France demands EU restricts CO2 emissions price, document shows

By Kate Abnett

BRUSSELS (Reuters) – France has revived calls for the European Union to restrict prices in its carbon market by fixing a “corridor” to limit volatile price movements, a government document seen by Reuters showed.

The EU emissions trading system is the bloc’s main CO2-cutting policy, which requires power generators and industrial manufacturers to buy a CO2 permit for every tonne of CO2 they emit.

The scheme creates a financial incentive to pollute less, and raises revenues that go towards CO2-cutting projects – but it has long incurred criticism from countries including Poland, which has complained that financial speculators are driving volatile price moves in the market.

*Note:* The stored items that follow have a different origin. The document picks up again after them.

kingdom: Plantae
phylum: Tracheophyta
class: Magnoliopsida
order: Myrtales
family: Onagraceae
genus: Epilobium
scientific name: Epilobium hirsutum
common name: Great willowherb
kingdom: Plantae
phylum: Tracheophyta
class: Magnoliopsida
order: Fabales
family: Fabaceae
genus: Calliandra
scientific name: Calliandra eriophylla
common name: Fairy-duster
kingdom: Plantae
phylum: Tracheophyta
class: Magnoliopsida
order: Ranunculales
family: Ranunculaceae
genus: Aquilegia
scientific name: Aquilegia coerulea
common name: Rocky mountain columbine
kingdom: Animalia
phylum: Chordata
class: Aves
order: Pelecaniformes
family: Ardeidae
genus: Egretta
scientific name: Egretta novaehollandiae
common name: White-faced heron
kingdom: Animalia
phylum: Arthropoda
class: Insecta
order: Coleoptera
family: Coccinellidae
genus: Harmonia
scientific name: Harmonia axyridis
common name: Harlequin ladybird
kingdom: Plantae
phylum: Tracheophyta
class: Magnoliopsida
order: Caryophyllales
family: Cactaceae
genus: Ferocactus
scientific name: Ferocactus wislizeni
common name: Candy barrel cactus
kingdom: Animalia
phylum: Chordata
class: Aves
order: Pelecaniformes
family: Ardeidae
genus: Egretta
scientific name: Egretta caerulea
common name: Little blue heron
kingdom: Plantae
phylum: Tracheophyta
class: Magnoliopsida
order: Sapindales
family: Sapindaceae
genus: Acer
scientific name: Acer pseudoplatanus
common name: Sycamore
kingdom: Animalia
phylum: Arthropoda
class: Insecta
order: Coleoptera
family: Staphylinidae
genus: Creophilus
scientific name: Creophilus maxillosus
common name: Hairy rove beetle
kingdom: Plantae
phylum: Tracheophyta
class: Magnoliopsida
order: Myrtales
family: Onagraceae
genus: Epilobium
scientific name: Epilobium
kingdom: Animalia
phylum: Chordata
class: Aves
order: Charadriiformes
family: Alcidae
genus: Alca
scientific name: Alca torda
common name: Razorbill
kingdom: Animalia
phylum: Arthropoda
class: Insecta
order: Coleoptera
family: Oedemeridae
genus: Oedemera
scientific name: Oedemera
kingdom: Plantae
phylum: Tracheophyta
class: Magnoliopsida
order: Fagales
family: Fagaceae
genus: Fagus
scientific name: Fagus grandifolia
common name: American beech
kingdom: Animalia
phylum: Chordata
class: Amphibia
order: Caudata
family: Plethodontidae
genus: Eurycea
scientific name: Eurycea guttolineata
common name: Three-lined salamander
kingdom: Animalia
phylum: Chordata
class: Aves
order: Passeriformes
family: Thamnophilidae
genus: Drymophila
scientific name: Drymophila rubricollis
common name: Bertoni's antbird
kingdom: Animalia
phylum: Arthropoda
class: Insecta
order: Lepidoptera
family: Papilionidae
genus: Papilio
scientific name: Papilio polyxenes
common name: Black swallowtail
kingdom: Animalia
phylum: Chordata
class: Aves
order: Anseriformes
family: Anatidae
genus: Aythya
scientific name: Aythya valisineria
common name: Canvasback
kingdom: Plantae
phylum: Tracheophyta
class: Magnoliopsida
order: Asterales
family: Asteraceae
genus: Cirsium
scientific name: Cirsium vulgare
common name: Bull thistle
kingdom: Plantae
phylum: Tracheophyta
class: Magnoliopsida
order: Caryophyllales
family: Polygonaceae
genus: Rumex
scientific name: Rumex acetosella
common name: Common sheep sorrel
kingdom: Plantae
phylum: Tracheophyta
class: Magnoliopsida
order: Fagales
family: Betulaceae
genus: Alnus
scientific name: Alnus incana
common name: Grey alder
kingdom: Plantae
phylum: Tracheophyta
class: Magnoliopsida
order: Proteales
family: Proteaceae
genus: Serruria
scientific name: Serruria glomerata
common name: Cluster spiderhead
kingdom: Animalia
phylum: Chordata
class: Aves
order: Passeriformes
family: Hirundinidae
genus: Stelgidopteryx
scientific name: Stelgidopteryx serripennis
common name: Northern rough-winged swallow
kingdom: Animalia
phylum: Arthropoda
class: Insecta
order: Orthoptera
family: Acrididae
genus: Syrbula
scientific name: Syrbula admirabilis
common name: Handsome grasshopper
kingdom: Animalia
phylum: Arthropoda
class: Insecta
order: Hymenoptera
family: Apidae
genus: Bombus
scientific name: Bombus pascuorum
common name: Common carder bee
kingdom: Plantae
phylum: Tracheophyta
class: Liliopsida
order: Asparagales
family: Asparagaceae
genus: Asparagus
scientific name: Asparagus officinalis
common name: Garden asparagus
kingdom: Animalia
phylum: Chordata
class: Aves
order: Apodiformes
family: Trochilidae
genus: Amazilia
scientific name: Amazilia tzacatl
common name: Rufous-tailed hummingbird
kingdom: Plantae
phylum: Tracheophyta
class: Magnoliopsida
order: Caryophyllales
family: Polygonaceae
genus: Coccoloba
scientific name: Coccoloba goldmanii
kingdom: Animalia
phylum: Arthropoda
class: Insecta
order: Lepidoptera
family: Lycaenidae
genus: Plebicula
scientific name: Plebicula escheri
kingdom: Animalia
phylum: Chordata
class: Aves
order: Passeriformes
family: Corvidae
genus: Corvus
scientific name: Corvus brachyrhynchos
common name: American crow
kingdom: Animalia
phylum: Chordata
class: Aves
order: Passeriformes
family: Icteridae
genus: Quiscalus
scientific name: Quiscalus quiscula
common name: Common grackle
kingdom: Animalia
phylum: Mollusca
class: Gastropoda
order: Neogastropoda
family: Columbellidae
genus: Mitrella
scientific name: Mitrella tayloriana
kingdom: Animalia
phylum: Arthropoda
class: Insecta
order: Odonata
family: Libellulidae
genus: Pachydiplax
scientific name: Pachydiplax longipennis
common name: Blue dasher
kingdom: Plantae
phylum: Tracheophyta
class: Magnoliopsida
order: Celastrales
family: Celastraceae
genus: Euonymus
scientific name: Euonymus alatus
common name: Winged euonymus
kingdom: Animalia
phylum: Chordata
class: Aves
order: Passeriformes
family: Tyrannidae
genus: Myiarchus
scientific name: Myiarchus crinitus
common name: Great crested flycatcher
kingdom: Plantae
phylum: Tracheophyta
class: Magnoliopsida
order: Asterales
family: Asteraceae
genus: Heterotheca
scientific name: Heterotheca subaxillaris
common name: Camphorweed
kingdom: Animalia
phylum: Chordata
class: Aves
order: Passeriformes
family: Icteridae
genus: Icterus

France has revived concerns over the carbon price, and will propose in a closed-door meeting of EU countries’ ministers on Thursday that the EU needed to step in to stabilise the price.

A French government paper, seen by Reuters, called for the EU to “establish an ETS price corridor defined in coherence with the Union’s emission reduction target and to review the functioning of the market stability reserve to correct its imperfections”.

A price corridor would set minimum and maximum price limits, restricting price movements to trade within this range.

Speaking to reporters in Brussels, French climate minister Agnès Pannier-Runacher said the EU needed to give “long-term pricing signals to companies so that they can adapt and anticipate”.

France will seek support among other countries on Thursday, but officials told Reuters some – including the Czech Republic – are already behind the idea.

A European Commission spokesperson declined to comment on the French demand. Currently, the EU is not due to review the ETS policy until 2026.

Benchmark EU carbon prices were trading at around 70 euros per tonne of CO2 on Thursday, having mirrored decreases in gas prices in the last few months.

ETS prices had breached 80 eur/t earlier this year, but have not returned to anywhere near the highs of more than 100 eur/t seen in 2023.

Analysts however forecast prices could rise to over 100 euros a ton by the end of the decade as supply of caron permits becomes tighter.